From 1980 to 1984, she starred in different commercially successful movies and some of them were well-received by many critics, such as the role of Neama't Allah in Wekalet El Balah, which is scripted by Nobel prize laureate Naguib Mahfouz, which she appeared as a very strong boss in old rural part in old Cairo and has her own warehouse, but she falls in love with a newly appointed worker and then marries him, which gives glimpses of the struggle between her rigor personality and the weakness resulted and affected by love, leading the character to explore ecstasy, jealousy and revenge.
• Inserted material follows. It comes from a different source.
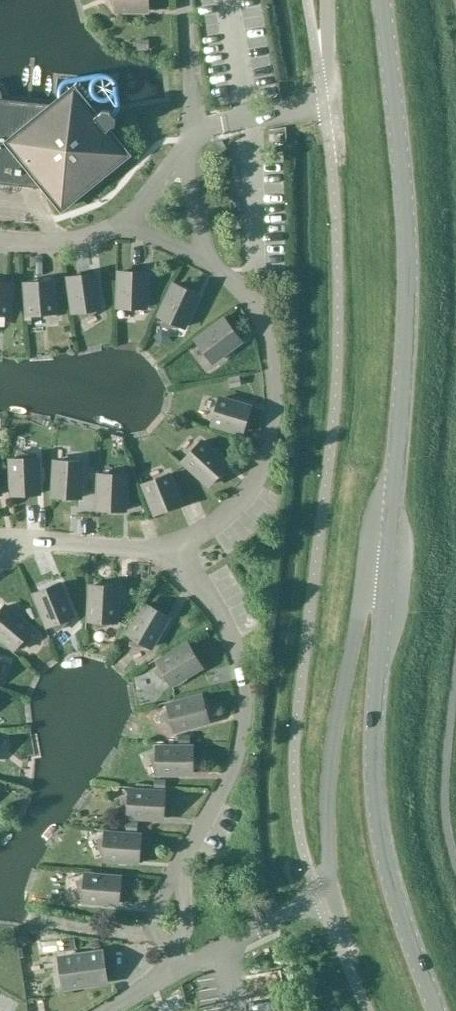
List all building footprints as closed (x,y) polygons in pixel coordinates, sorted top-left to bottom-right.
[(148,10),(148,0),(112,0),(116,0),(116,10),(131,10),(131,12),(139,10),(147,10),(148,10)] [(149,40),(138,40),(138,50),(149,50),(149,40)] [(46,189),(62,208),(127,155),(108,131),(114,126),(115,126),(116,117),(115,118),(111,113),(111,111),(102,111),(100,113),(75,85),(51,105),(2,99),(2,95),(0,91),(0,184),(46,189)] [(121,272),(120,308),(145,308),(145,294),(148,286),(146,286),(146,273),(121,272)] [(95,310),(100,309),(98,295),(99,287),(97,287),(95,274),(70,277),(75,313),(78,312),(83,319),(95,312),(95,310)] [(55,291),(53,290),(52,281),(27,283),(29,315),(55,313),(53,298),(55,291)] [(10,292),(10,283),(0,283),(0,315),(8,315),(9,301),(12,293),(10,292)] [(179,325),(184,328),(190,314),(195,308),(193,307),(198,295),(175,284),(161,317),(164,319),(164,326),(179,327),(179,325)] [(231,351),(231,348),(241,340),(226,320),(197,342),(212,362),(224,353),(231,351)] [(212,423),(243,432),(250,408),(242,405),(241,403),(234,403),(220,399),(212,423)] [(227,466),(218,457),(218,456),(212,452),(201,442),(184,460),(210,485),(227,466)] [(12,459),(13,495),(38,494),(38,481),(40,474),(37,473),(37,458),(33,458),(32,457),(19,452),(16,459),(12,459)] [(83,478),(81,477),(82,462),(56,461),(54,497),(80,498),(80,485),(83,478)] [(100,474),(99,510),(124,511),(125,498),(127,491),(125,490),(126,475),(100,474)] [(145,484),(157,514),(180,504),(177,496),(177,495),(174,488),(168,475),(145,484)] [(59,584),(36,593),(49,627),(53,625),(58,631),(69,620),(68,619),(73,617),(67,604),(69,601),(64,596),(59,584)] [(117,587),(92,585),(90,621),(94,622),(97,629),(111,624),(111,622),(115,623),(116,608),(119,607),(117,600),(117,587)] [(147,604),(129,635),(132,637),(131,645),(146,647),(146,645),(151,648),(158,635),(161,635),(162,628),(168,617),(147,604)] [(0,612),(0,636),(16,649),(18,647),(25,648),(30,634),(29,633),(32,630),(21,620),(22,618),(14,615),(4,607),(0,612)] [(121,660),(132,648),(120,636),(109,648),(121,660)] [(202,666),(189,644),(158,663),(160,666),(156,672),(167,681),(169,681),(171,685),(184,677),(186,679),(191,673),(202,666)] [(203,696),(168,706),(169,709),(163,714),(172,726),(173,726),(174,730),(189,726),(190,728),(197,724),(209,721),(203,696)] [(193,748),(157,748),(157,751),(150,755),(156,768),(157,768),(157,773),(172,773),(173,776),(180,773),(193,773),(193,748)] [(165,793),(129,791),(129,794),(122,797),(127,811),(128,811),(128,816),(142,817),(143,819),(151,817),(164,818),(165,793)] [(141,836),(105,833),(105,837),(98,840),(102,854),(104,854),(103,859),(118,860),(119,862),(126,860),(139,861),(141,836)] [(121,878),(85,875),(85,879),(78,881),(82,895),(84,895),(83,900),(98,901),(99,904),(106,902),(119,903),(121,878)] [(64,987),(107,981),(106,976),(110,966),(104,958),(103,952),(60,959),(64,987)]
In El-Batneyya, named after another popular Egyptian area, she's starred beside prominent actors including Farid Shawki, Ahmed Zaki and Farouk El Feshawi.

=== 1990s ===
Nadia El Gendy has collaborated with director Nader Galal in nine movies starting with Jabarowt Emraa (A Woman's Might) in 1984 and ending with Amn Dawla in 1999, El Gendy appeared as an intelligent agent (or double agent) in most of the works, or roles with significant femme fatale characteristics, also many were low-budget. In A'sr El Quwwa (Age of Power), played a different role she hasn't done before, as she was an aspiring recently-graduated lawyer and daughter of a billionaire who is involved along with his family in many crime and illegal activities, the movie is significantly influenced by The Godfather trilogy.

=== 2000s–2010s ===
The last film she has appeared in is Aly Badrakhan's Al-raghba in 2001, beside Ilham Shaheen and Yaser Galal in, a film loosely based on A Streetcar Named Desire. Since then, she has only participated in four soap operas but in leading roles: Zeinat, Man Atlak al-nar A'la Hend Allam? (Who shot Hend Allam?), Maleka fi el-Manfa (Queen in Exile), and Asrar (Secrets).